What Causes Baby Acne -- And How to Treat It

Causes and cures for baby acne

Baby acne is an unpleasant thing. It's uncomfortable for your child and frustrating for you. As new parents, we want to protect our helpless, adorable babes from pain and suffering, so many parents set out to learn what causes baby acne and how to treat it. But unfortunately, while there are some methods you can use to tackle and prevent infant acne, the best treatment is usually none at all.

What causes baby acne?

Many new parents worry that they've done something wrong when they see angry inflamed spots on their child's face. But the fact is, most scientists aren't a hundred percent sure about what causes baby acne -- any more than they can say with certainty what causes adult acne.

Some guesses include hormones transferred from the mother during birth or breastfeeding, or certain medications a baby receives either on its own or from its mother. But as with any acne, these are just guesses. Pores get clogged and acne forms, and no one is completely sure why.

Recognizing infant acne

Infant acne is usually pretty easy to recognize, especially if (like roughly 100% of the world) you've had your own issues with acne at some point in your life: it looks just like any other acne.

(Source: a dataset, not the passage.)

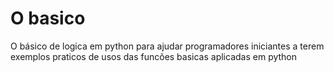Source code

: # O basico
O básico de logica em python para ajudar programadores iniciantes a terem exemplos praticos de usos das funcões basicas aplicadas em python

Baby acne usually occurs within the first month after birth, showing up as red or white bumps that can become worse when the baby is upset or cries.

Most of the time, this acne will clear up on its own by the time your baby is three months old. If you're still concerned after three months, you can consult a doctor. However, don't panic: infant acne is actually extremely common, showing up in one out of five cases. Don't let well meaning busybodies convince you that it's due to your diet, your baby's skin care regimen, or any other old wives' tales.

Baby acne treatment

For obvious reasons, most parents want to get rid of these unsightly blemishes quickly and efficiently. It's important to remember, though, that a newborn's skin is not the same as an adult's or teen's, and you can't treat baby acne the same way as you would your own.

In other words, never use harsh chemicals on a child, including over the counter acne medication. It won't help and could harm your child. Also, remember that a great deal of the trauma we associate with acne comes from the appearance. Your baby really doesn't care what it looks like, so the acne is probably bothering you more than anyone.

Simply continue to wash your baby's face daily with a gentle cleanser. Don't scrub or overwash. You can try using an oil free cream formulated for infant skin if you like, but if it seems to make the problem worse, discontinue it.

The main cure is time. Within three months, your baby acne situation should clear up all on its own -- so don't panic and just wait it out.